(TRY IT)
Once you reach the line that holds "the palm tree at [857, 52, 949, 546]: 6.70" in the listing below, output it and every line after it through the line that holds "the tall palm tree at [1079, 108, 1100, 222]: 62.95", word for word.

** GIVEN ENTRIES follows **

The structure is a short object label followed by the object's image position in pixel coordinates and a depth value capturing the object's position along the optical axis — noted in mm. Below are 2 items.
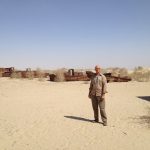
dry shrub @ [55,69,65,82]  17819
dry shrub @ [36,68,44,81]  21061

** End of GIVEN ENTRIES **
** GIVEN ENTRIES follows **

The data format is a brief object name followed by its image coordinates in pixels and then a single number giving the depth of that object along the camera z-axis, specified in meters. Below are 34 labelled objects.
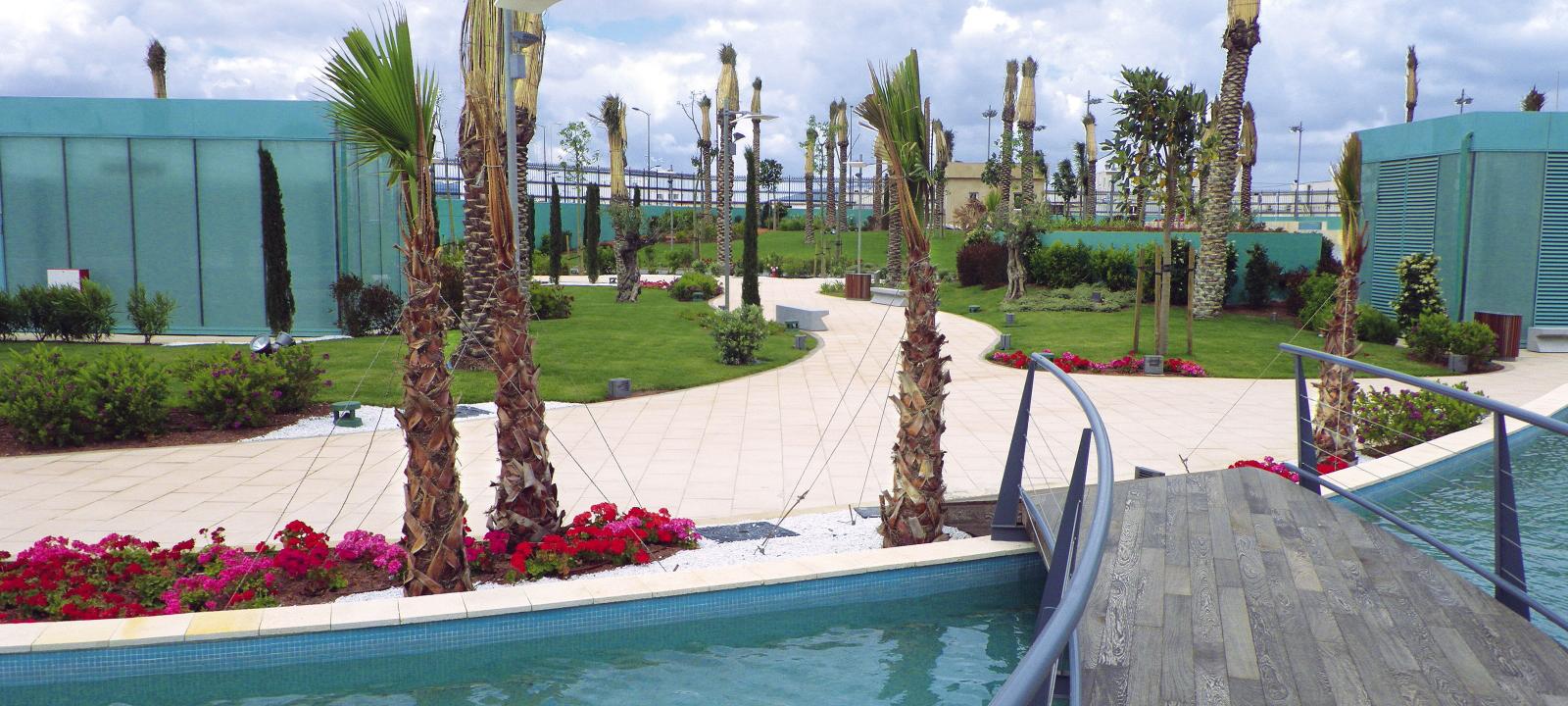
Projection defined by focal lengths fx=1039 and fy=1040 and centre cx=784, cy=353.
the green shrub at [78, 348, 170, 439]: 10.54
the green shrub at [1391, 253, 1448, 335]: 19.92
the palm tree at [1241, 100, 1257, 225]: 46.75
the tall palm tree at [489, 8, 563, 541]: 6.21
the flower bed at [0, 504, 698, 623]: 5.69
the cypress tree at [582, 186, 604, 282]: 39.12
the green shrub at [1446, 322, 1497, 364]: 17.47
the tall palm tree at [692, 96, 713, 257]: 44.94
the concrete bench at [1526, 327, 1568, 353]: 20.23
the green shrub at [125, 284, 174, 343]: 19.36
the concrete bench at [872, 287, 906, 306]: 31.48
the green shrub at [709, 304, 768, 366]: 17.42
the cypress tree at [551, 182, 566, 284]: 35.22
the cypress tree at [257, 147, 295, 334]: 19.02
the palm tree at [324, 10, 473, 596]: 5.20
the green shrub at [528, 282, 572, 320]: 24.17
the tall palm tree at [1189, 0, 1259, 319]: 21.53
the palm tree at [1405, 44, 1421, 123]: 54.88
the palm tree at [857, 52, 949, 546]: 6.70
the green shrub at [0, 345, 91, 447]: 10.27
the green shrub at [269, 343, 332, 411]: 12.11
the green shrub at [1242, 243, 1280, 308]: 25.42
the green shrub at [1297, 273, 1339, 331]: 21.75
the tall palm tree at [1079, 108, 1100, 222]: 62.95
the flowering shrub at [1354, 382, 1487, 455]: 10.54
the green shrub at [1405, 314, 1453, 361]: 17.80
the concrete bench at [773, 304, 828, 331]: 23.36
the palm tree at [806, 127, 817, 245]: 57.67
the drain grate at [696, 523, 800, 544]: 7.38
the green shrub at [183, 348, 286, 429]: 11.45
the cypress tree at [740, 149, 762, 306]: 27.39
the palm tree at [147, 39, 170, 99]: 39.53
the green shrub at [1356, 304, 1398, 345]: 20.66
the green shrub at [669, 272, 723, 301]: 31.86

** End of GIVEN ENTRIES **

(EXERCISE OUTPUT)
the palm tree at [857, 52, 949, 546]: 6.70
the green shrub at [0, 345, 91, 447]: 10.27
the green shrub at [269, 343, 332, 411]: 12.11
the green shrub at [1242, 243, 1280, 308]: 25.42
the green shrub at [1297, 273, 1339, 331]: 21.75
the tall palm tree at [1079, 108, 1100, 222]: 62.95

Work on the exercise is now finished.